:: Work task ::
Using the listing below, extract each line that has the word "auto" in it.

:: Data shown ::
+ + + + + + +
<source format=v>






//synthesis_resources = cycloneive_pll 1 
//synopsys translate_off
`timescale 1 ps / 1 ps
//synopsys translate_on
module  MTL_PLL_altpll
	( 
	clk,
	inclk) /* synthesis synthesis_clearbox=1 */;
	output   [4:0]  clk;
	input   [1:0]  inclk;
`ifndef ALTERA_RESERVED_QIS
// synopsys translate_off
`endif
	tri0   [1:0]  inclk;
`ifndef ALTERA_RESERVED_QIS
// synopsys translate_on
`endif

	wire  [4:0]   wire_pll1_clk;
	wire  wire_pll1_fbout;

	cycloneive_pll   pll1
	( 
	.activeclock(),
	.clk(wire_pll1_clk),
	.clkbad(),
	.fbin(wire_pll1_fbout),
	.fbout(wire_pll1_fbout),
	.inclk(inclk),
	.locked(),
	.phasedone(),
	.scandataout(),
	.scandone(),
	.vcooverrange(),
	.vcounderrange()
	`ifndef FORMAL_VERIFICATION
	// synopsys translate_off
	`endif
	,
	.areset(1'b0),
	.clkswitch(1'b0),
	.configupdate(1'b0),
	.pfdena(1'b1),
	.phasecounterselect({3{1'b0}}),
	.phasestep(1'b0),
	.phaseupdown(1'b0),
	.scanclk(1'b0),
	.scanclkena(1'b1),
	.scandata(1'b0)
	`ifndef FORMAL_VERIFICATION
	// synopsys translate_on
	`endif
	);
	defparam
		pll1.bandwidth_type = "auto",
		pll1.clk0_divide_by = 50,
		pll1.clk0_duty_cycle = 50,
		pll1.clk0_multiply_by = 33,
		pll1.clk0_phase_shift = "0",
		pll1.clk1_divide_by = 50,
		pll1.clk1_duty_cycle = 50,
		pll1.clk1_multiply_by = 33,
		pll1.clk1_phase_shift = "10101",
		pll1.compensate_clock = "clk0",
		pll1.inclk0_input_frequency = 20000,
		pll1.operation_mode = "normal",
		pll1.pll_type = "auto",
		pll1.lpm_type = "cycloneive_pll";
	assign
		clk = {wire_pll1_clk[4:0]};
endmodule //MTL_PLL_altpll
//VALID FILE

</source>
+ + + + + + +
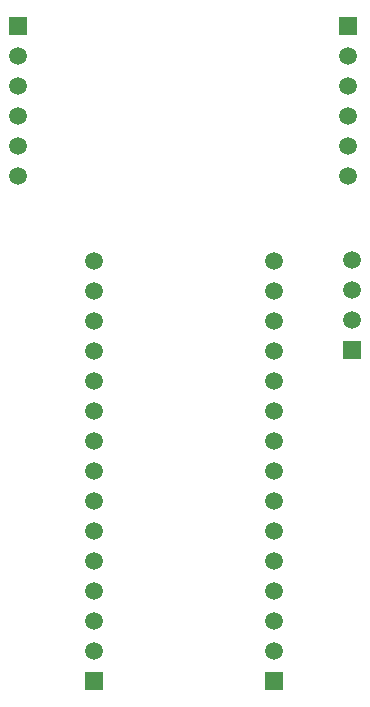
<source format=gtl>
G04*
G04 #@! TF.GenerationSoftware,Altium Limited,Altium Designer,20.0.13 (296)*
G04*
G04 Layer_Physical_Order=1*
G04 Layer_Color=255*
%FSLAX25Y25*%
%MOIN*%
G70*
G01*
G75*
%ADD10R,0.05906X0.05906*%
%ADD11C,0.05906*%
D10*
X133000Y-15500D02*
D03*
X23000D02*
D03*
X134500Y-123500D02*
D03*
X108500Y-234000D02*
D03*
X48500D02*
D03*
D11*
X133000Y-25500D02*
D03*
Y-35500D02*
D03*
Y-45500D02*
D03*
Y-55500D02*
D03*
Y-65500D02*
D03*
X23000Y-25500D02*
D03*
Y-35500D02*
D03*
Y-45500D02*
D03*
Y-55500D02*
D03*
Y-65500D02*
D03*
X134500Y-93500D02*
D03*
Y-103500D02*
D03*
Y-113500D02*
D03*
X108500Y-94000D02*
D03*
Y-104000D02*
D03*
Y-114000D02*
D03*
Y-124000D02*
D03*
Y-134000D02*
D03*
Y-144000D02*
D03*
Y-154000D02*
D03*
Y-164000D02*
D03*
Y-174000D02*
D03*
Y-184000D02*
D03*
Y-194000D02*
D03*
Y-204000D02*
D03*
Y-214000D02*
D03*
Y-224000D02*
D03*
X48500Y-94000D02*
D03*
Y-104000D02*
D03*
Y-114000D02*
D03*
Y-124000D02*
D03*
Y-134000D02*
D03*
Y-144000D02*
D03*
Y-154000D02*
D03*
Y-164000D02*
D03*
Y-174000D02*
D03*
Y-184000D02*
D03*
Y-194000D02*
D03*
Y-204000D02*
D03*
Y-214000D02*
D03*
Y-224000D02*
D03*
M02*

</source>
+ + + + + + +
:: Exercise result ::
		pll1.bandwidth_type = "auto",
		pll1.pll_type = "auto",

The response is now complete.